Augusta tomou iniciativa e foi entrando pelo meu hall. Peguei no telemóvel e escondi-o
atrás de mim. Augusta tomou as mãos e elevou ao meu pescoço e empurrou-me
contra a parede. Encostou a sua testa à minha.
- Se tu fazes alguma coisa, eu mato-te… Ouviste?
- Augusta… Filha… Senta-te e explica-me que mal eu te fiz. –
implorei a chorar.
- Cala-te! A culpa da minha mãe morrer é tua! Nem lhe deste
atenção… E ainda por cima és bisbilhoteira, velha coruja!
- Augusta… Eu não fiz nada disso!
- Cala-te! – e deu-me um estalo. – Já te disse, se tu fazes
alguma coisa, estás feita…
No dia seguinte era sábado e como era hábito fui almoçar com
o meu filho mais velho. Precisava de lhe contar, não podia guardar aquilo em
mim. Comecei a contar, ainda que a gaguejar não sei se pelo nervosismo, ou por
não encontrar as palavras certas, ou até mesmo de sentir as mãos de Augusta à
volta do meu pescoço como se me estivesse ainda a esganar. O meu filho
mostrou-se incapaz de fazer alguma coisa. ‘’Desculpe mãe, mas eu não posso ir
falar com ela… Aliás, só me traria mais problemas.’’ Sugestionou que eu fosse à
polícia fazer queixa ou então que deixasse andar porque ela haveria de parar.
Na segunda-feira seguinte, decidi prestar queixa à
polícia pessoalmente. Mas caminhar na rua era um sufoco. Sentia-me perseguida
ou no mínimo observada. O medo estava a tomar conta de mim e eu não o conseguia
controlar minimamente. Fiz a minha queixa e a polícia foi fazer uma visita a Augusta.
Circularam a casa num ápice, perguntaram o que havia acontecido para Alexandre
estar pisado. Ela argumentou que o pirralho havia caído. Os polícias aceitaram
e vieram embora.
Naquele momento, senti-me inútil. Já sabia o que me iria
acontecer. Nem precisei contar o tempo porque logo estava Augusta à porta de
minha casa. Gritei que não abriria, de modo algum. Ela insultou-me de novo.
Correu a casa e regressou. De machado na mão, Augusta começou a partir a minha
porta. Eu afastava-me e gritava, enquanto ligava à polícia. Não consegui falar,
mas gritei por socorro. Era tarde demais. Augusta já estava dentro da minha casa.

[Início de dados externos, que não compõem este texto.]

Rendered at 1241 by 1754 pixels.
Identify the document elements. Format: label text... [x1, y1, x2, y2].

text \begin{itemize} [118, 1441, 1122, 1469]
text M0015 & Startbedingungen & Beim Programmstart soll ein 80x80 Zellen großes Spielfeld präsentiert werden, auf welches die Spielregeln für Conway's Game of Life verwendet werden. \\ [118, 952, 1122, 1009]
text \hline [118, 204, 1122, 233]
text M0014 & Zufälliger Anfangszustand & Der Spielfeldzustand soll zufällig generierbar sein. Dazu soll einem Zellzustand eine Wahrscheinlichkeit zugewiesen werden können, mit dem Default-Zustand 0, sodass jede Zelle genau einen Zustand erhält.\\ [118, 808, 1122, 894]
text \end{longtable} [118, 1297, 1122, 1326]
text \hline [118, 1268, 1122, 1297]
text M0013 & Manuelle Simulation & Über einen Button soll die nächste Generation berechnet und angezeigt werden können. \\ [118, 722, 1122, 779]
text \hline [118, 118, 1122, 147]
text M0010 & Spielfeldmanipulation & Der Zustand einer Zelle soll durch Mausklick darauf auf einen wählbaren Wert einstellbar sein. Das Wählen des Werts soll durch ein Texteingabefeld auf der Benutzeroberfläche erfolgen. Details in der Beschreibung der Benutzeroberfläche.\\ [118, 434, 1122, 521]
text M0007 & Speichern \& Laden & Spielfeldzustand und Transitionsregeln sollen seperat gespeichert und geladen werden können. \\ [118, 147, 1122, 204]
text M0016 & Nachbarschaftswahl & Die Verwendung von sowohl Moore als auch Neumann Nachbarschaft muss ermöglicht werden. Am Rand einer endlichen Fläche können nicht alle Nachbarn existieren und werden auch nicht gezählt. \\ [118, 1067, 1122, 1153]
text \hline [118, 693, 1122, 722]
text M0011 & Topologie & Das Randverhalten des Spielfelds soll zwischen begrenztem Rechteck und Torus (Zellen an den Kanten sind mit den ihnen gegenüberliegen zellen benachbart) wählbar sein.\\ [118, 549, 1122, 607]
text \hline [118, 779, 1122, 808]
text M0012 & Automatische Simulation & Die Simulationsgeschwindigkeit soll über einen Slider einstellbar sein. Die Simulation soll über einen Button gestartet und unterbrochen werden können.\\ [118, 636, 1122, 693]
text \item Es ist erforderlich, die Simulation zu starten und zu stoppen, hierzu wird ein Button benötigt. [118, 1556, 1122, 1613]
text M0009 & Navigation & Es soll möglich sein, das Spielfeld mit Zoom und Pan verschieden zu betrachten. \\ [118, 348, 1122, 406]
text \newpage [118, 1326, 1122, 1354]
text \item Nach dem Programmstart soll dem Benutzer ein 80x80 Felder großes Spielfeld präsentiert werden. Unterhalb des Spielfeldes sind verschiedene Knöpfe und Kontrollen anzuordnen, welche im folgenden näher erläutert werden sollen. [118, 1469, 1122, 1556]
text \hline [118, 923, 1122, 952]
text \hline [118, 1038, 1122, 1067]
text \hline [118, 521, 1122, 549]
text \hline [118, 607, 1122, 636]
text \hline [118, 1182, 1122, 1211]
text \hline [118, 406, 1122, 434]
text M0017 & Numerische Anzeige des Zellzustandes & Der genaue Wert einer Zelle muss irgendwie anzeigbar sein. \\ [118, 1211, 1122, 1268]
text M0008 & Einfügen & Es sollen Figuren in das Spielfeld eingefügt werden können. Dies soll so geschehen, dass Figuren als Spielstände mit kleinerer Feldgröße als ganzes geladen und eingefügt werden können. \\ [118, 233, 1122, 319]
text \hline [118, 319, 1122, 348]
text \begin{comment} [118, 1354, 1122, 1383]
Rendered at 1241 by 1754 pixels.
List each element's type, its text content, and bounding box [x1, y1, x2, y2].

Senti a mão gorda nela na minha cara. Perdi os sentidos, acho. Só me lembro de
chorar e depois sorrir. Eu queria morrer a sorrir e então sorri. E fechei os
olhos.
Acordei meia tonta com a voz de um dos meus filhos a ecoar
na minha cabeça. Sorri para ele e percebi que era o meu mais velho. Ouvi-o
dizer ‘’Desculpa mãe por não ter ficado contigo’’. Ainda fraca, consegui
ouvi-lo contar o que se havia passado: a polícia entrou imediatamente em minha
casa após eu desmaiar e levou Augusta para um hospital psiquiátrico, depois de lhe ter sido diagnosticado algum trauma consequente da morte da mãe.
Passaram-se alguns meses e eu fui viver para outro lugar,
perto da casa do meu filho mais novo. Tudo estava bem agora: ali eu estava
segura.
O meu nome é Maria e já não vivo no mesmo lugar.